**MATERIAL FOR THE TASK:**
• • • • •

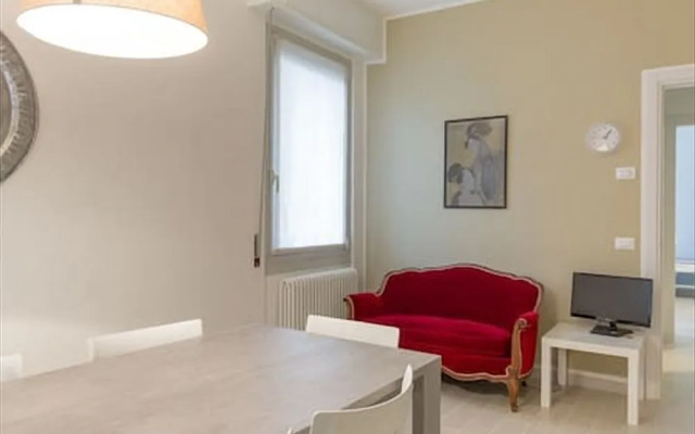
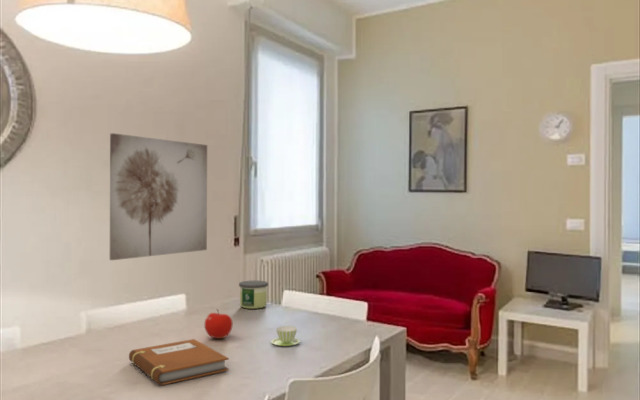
+ notebook [128,338,230,386]
+ wall art [109,132,208,261]
+ candle [238,280,269,310]
+ cup [270,325,301,347]
+ fruit [203,308,234,340]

• • • • •

**REQUIRED ACTION:** Pictures don't belong in the copy. Restate all the entries exactly.

**RESULT FOR THIS TASK:**
+ notebook [128,338,230,386]
+ wall art [109,132,208,261]
+ candle [238,280,269,310]
+ cup [270,325,301,347]
+ fruit [203,308,234,340]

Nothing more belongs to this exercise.